The government’s armed takeover of a property allegedly belonging to Hotel Punta Teonoste, a luxury eco-resort on Nicaragua’s southern Pacific coast, is sending shockwaves throughout the investment community and renewing fears of Sandinista confiscations.
Walter Bühler, the Swiss-born majority owner of the $2 million beach resort in Tola, says armed police officers and functionaries from the prosecutors’ office arrived at his hotel Feb. 13 and informed the staff the property now belongs to the state. The government agents have not presented any judicial order or paperwork to support their claim, but are currently occupying a 20-manzana plot (nearly 34.5 acres) on the southern part of Teonoste’s property, Bühler says.
“This is a land invasion, plain and simple. The government entered by force and snatched the land like delinquents,” Bühler told The Nicaragua Dispatch. “And now the fear is that they are going to take it all, because all the land—all 65 manzanas (113 acres)—is on one single property title. So if they try to take 20 manzanas, the rest of the title is bad.”
“This is a clear-cut confiscation,” he stressed. “Without any reason, motive or judicial order, they entered by force and took the land.”
Bühler says several of his staff workers were detained by police during the invasion, but were released today.
The private sector—COSEP and the private tourism chamber—have come out in strong support of Teonoste and are demanding respect for rule of law and private property in Nicaragua. COSEP, the country’s most important business chamber, demanded a meeting with Attorney General Hernán Estrada, who in January was accused by another investor of appropriating a separate lot of prime real estate in downtown Managua.
COSEP will hold an extraordinary meeting at Punta Teonoste next Wednesday as a show of solidarity.
Estrada today confirmed that the 20 manzanas of disputed land at Teonoste have been given by the state to Edén Pastora, the flamboyant former guerrilla leader who has recently returned to President Daniel Ortega’s good graces. Estrada said Teonoste only owns 5.1 manzanas—or 8.8 acres, less than 1/10 of the property that Bühler claims to own with “clean and transparent title.”
Pastora, who is leading the Sandinista government’s river-dredging efforts on the Río San Juan, has not commented on the controversy. Bühler says the government already gave Pastora the property adjacent to Teonoste two years ago.
Trouble in Tola
The whole coast of Tola once belonged to Cornelio Hueck, a confederate of former dictator Anastasio Somoza. After the triumph of the revolution in 1979, the land became the property of the Sandinista Popular Army. Today, several of the top military brass have their vacation homes on nearby Playa Guasacate.

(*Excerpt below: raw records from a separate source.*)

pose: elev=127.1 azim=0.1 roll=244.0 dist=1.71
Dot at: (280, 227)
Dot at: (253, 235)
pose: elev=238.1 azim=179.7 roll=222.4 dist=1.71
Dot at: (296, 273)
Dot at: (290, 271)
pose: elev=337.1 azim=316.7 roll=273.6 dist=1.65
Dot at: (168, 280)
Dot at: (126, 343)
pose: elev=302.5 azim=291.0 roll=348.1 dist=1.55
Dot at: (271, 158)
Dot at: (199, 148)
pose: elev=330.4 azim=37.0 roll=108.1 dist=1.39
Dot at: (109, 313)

Bühler says he bought the title to the 65-manzana property for Punta Teonoste 13 years ago. He says the title wasn’t contested for the first decade he owned it. But in 2010—three years after Hotel Teonoste opened—the state prosecutors’ office tried to quietly annul it without telling him.
“From one day to the next, they wanted to annul the whole title,” Bühler says. “But their legal arguments were very weak, and their efforts got rejected by the court in Rivas.”
The government appealed its claim to the Appeals Court in Granada, where the case has been sitting unresolved for two years. But apparently, the state prosecutors’ office got itchy waiting for a court to act, so they did instead.
Gov’t denies confiscation
Estrada insists his office’s actions are not confiscatory against Punta Teonoste.
“In no way will this affect their valuable investment,” Estrada told government propaganda outlets. “The government is actively promoting (investment) and the prosecutors’ office has been collaborating with all investors through ProNicaragua.”
Estrada said the government is just “measuring” the properties to determine with exactness what land belongs to the state. He didn’t explain why the disputed land is being gifted to Pastora.
“We will continue to respect private property and we will continue to exercise rule of law,” Estrada said.
Opponents, however, claim rule of law already skipped town.
“Rule of law is not just weak in Nicaragua, it’s totally atrophied,” former Attorney General Alberto Novoa, Estrada’s predecessor as head of the prosecutors’ office, told The Nicaragua Dispatch. “It’s not that this was done with a lack of due process, it was done with no process. It was a unilateral decision; the prosecutors’ office said this land is mine and I am taking it.”
Novoa said that under no circumstances can the state invade land by force without a judicial order.
“We are in the presence of a state that is first of all authoritarian and secondly concentrating power for some end goal that is not yet clear,” said Novoa, who is a member of the opposition Sandinista Renovation Movement.
Teonoste is not the only case
The government’s alleged land grab at Punta Teonoste is not the only recent case of mysterious property invasions under the second coming of the Sandinista government.
Though President Daniel Ortega returned to power in 2007 with promises to sort out Nicaragua’s residual property mess—and indeed has given titles to tens of thousands of campesinos, securing their claim to property—land invasions have spiked in recent years, according to the U.S. Embassy.
“Americans who own property, many of who are dual (Nicaraguan) citizens, have suffered (recent) land invasions. And when they have gone to the authorities, authorities have not reacted. So they come to us and we inform the authorities. And I must say the reaction from the Nicaraguan government has been mixed at best,” former U.S. Ambassador Robert Callahan told The Nicaragua Dispatch in his exit interview last July.
Sandinista authorities, Callahan added, “Often turn a blind eye to these land invasions.”
The ripple effects are being felt, he said.
“That not only affects the confidence that people have in the judicial system, but it also affects foreign investment because who is going to come here if the judicial system will not respect and enforce the sanctity of contract, property titles and that kind of thing? It’s of great concern and it’s very well known as a problem. Land invasions are getting worse, absolutely,” Callahan said.
For former Attorney General Novoa, the problem is that each government—the Sandinistas and their predecessors—tries to resolve property issues to favor their own coterie.
“The problem of property rights is not resolved in Nicaragua,” Novoa said. “Former Presidents Violeta (Chamorro) and (Arnoldo) Alemán tried to resolve it, and now this government, too. But the they are trying to resolve the problem in their own way, according to the interests of a certain group that’s in power at the moment.”
If Teonoste gets gobbled up by the government, Bühler says, Nicaragua’s investment climate will go down the toilet with the strength of an industrial flush, no matter how much counter-spin the Sandinistas try to put on the situation.
“There is no confidence and tremendous judicial insecurity in Nicaragua right now,” the Swiss investor said. “If this is allowed, no one is safe and all Nicaraguans will be affected.”